Only trouble now was where to start. “Josie…” Van Gast shook his head with a grimace and started again. Straight out was the best way, like pulling a knife from a wound. “I love her.”
Guld’s glass dropped to the table, spilled its hot contents in his lap and smashed on the tiled floor. Guld leaped to his feet with a cry at the scald and flapped his robe while the shopkeep came and swept away the debris with a subdued tutting. When he’d gone, Van Gast tried again. It was h
ard, looking at Guld’s flabbergasted shock.

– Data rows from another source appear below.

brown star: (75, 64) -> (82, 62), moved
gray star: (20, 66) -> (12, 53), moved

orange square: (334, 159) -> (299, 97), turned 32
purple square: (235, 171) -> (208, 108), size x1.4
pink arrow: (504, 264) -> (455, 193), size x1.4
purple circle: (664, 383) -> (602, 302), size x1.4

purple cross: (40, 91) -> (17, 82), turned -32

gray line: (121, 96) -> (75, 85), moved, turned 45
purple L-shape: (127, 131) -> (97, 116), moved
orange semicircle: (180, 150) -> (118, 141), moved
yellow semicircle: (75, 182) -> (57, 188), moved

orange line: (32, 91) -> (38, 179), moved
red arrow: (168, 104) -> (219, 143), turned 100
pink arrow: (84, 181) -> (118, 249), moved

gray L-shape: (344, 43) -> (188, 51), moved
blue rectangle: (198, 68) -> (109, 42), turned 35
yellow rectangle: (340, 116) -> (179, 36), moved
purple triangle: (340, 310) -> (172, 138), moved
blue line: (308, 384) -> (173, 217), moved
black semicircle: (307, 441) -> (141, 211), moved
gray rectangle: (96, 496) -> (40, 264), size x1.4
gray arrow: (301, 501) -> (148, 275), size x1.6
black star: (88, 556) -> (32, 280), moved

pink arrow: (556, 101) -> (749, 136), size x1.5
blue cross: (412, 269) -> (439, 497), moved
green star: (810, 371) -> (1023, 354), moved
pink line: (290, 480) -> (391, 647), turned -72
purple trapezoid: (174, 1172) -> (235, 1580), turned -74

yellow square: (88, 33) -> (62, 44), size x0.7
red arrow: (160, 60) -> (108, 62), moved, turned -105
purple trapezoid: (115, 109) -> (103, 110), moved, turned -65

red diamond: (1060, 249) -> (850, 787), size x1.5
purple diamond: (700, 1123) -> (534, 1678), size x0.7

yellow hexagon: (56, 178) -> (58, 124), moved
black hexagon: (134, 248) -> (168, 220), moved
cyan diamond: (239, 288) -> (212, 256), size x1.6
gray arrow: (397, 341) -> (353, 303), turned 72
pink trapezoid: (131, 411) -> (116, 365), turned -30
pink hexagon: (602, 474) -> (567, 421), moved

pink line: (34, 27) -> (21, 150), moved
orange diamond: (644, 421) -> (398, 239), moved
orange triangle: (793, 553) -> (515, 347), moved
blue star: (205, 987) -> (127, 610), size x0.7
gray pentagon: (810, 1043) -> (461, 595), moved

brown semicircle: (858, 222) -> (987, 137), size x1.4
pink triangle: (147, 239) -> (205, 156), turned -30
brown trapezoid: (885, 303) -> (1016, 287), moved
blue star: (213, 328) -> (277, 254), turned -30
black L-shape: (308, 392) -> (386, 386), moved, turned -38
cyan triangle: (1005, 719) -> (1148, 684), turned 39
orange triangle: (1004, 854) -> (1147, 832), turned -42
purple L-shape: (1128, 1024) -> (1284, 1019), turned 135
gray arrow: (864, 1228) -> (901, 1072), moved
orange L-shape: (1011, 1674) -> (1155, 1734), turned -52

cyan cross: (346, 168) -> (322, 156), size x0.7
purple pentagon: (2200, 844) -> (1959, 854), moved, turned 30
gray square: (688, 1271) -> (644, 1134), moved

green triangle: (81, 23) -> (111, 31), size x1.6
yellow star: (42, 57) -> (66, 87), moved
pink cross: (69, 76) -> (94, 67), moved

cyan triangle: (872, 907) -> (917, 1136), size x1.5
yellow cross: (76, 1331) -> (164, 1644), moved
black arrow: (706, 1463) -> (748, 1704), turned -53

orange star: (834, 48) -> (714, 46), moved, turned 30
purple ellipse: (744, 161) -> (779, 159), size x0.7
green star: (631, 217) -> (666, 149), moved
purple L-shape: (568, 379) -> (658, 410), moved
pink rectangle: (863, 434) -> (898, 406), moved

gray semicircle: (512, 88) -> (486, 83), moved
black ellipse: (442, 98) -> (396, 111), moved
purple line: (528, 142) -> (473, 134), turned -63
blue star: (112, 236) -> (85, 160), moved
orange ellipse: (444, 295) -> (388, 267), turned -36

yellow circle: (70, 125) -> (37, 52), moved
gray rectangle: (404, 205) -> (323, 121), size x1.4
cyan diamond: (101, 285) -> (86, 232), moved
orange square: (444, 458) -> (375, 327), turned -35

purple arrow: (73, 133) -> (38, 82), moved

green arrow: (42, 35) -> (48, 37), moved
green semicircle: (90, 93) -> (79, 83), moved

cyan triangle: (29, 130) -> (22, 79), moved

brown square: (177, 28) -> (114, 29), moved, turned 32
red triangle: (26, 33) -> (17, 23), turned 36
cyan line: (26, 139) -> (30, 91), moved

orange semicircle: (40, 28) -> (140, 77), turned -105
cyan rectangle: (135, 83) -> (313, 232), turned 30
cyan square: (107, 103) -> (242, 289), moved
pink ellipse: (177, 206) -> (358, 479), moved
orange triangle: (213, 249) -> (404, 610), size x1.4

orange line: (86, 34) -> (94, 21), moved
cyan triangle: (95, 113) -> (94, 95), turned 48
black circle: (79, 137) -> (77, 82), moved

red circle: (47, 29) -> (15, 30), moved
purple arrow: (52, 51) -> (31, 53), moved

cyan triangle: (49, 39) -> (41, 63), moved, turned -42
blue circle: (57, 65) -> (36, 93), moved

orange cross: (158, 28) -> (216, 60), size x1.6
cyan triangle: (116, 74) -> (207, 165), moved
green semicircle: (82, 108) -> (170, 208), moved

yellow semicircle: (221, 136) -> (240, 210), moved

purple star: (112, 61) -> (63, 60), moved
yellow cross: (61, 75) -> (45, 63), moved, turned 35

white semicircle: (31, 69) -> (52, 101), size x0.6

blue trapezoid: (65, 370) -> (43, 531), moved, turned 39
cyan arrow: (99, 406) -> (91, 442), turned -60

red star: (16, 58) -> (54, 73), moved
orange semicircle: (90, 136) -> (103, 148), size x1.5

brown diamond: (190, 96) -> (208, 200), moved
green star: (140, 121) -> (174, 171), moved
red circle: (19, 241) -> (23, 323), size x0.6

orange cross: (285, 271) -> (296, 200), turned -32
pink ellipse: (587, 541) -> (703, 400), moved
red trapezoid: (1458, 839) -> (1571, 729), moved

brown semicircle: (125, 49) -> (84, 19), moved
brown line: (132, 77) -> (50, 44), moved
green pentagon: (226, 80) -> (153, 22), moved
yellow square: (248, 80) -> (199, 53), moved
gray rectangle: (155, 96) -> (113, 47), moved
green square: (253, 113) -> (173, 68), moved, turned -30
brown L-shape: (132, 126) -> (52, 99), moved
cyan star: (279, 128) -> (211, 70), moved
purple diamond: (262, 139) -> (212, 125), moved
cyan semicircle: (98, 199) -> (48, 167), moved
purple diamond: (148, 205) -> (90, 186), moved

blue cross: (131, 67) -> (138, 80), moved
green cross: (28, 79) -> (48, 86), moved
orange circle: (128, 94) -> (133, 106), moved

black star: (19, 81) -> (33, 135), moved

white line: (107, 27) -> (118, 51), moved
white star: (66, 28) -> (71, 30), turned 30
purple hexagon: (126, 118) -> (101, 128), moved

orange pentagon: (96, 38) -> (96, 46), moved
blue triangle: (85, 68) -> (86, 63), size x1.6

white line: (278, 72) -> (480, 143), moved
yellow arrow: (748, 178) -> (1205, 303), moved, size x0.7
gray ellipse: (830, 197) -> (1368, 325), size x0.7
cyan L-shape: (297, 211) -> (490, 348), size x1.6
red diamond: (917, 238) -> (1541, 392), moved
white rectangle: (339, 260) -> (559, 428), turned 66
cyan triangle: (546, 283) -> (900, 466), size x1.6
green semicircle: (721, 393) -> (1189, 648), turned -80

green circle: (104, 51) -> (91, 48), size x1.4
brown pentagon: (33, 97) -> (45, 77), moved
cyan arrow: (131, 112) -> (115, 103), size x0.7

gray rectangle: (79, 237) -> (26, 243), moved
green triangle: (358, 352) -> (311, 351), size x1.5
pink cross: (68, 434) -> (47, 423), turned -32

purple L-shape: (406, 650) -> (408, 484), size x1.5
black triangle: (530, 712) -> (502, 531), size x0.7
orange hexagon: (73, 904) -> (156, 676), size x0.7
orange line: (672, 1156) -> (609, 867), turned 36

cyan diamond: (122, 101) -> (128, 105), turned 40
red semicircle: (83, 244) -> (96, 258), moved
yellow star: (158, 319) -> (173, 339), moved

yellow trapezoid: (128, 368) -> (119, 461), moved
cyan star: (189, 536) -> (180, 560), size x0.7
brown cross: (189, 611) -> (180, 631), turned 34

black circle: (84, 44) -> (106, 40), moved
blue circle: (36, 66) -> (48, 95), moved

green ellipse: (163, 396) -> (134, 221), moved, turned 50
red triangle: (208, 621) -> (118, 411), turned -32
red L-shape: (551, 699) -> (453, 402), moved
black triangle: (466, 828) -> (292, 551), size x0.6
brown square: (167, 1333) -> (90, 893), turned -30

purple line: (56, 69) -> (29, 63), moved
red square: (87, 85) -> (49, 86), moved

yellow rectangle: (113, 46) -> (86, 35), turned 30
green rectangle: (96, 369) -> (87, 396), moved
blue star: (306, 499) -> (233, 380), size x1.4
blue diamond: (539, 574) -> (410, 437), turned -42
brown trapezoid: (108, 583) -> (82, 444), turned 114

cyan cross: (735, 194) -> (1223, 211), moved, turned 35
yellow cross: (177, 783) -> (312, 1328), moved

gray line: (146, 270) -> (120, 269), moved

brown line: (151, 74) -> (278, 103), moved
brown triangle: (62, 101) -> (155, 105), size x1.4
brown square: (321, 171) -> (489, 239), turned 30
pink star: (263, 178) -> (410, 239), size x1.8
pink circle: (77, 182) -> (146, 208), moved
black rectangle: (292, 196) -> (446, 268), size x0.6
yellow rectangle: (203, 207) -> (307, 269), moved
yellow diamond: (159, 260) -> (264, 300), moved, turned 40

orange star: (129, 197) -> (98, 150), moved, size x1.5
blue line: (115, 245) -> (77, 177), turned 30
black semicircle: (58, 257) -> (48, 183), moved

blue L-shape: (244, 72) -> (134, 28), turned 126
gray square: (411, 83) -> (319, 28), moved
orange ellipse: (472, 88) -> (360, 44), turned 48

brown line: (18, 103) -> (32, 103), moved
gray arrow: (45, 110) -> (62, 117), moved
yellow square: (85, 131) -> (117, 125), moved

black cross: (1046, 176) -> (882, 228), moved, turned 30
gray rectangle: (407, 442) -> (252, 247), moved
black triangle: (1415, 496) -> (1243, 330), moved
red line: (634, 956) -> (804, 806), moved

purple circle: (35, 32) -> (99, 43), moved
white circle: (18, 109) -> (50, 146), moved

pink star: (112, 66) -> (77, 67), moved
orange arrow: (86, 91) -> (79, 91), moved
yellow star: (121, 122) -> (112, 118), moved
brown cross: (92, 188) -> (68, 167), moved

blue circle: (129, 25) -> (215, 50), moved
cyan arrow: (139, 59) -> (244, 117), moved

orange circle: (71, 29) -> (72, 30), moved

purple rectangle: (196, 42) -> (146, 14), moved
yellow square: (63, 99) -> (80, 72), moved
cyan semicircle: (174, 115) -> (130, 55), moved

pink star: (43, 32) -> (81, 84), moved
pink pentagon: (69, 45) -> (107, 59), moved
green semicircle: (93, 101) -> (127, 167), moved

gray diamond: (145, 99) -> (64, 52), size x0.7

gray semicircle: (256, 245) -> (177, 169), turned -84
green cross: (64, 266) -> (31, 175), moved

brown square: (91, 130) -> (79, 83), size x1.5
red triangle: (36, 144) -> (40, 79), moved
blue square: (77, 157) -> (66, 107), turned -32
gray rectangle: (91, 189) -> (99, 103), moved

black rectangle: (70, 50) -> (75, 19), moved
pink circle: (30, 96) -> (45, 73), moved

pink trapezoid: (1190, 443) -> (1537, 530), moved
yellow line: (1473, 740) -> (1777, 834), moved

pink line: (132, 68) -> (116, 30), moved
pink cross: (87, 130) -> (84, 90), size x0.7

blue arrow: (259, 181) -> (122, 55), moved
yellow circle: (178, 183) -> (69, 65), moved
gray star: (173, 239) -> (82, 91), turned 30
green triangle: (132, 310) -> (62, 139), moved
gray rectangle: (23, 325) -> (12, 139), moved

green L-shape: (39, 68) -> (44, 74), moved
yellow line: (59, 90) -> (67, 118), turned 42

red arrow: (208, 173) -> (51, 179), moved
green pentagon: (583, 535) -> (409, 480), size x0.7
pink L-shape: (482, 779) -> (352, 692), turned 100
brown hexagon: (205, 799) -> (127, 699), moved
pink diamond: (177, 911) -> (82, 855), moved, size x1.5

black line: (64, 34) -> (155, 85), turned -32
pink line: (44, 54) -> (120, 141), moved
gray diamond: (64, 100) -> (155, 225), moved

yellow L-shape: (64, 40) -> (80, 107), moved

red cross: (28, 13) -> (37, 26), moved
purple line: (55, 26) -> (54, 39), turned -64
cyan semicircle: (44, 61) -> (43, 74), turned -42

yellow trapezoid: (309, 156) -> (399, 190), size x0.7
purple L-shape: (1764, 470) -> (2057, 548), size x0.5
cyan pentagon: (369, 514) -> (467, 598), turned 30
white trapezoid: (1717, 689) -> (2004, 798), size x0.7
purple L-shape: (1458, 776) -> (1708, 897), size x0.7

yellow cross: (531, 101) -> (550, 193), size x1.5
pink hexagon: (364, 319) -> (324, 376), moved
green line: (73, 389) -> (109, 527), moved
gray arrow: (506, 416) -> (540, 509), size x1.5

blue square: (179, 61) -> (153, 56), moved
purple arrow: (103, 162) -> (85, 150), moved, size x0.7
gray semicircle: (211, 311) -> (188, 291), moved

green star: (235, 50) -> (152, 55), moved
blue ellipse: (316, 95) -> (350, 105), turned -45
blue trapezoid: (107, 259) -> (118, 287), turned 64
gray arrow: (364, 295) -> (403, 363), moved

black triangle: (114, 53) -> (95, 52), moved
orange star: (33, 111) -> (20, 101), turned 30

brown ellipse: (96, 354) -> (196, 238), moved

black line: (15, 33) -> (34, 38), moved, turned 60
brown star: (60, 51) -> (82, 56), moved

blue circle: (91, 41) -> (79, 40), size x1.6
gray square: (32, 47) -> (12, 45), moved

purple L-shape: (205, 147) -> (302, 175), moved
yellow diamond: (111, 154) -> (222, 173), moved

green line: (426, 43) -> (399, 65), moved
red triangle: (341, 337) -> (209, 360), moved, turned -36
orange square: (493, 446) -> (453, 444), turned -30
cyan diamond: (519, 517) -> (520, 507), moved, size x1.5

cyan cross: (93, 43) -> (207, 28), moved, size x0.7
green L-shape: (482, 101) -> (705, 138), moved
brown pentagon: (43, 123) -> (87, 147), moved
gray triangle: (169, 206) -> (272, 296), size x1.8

“The whole thing, us hating each other, it was all a scam. Worked like a fucking charm too. Her idea, of course. Before I met her I was just a smash-and-grab man, couldn’t organize a fuck in a brothel. Her though, she had ideas that would make your head spin and needed me to help her finesse them. Add a bit of panache, you know? She sets up the deal, gets them sweet and makes them think they’re in with a chance with her, makes them think her and the mark are going to twist me. Only that doesn’t happen, because I twist them both, or so the mark thinks. Only it’s her twisting with me. You following me? Then me and her split the money, the mark thinks she hates me even more for doing her out of money, and so does everyone else. Perfect. She knew how to do it, knew how to keep everyone from suspecting, how to fire a shot across our bows that looked like it was just an unlucky miss. Knew when to cut and run with the cargo, leaving us the ship. Done that more than a few times and even Dillet never suspected, and he’s a suspicious bastard.”
Guld sat there with his mouth open, forgetting even to wring his hands or say “um.”
“Even the fights were nothing but a chance for both our crews to pocket a bit of money. If it weren’t for her and her twists, I’d never have afforded a ship or crew. Ten Ruby Trick, that’s what got us enough for a ship each, made it so we didn’t have to crew for anyone else anymore. Damn good twist, that one. She was damn good. And when we were alone I—I never even took anyone else’s tumble. Not once. And now…” Van Gast took a steady breath and tried to still the pain in his chest. “I was supposed to meet her here, only now my trouble bone’s itching like buggery, she’s gone and I don’t know where, or if she’s alive or—or if she’s just found another rack to help her or…I love her.”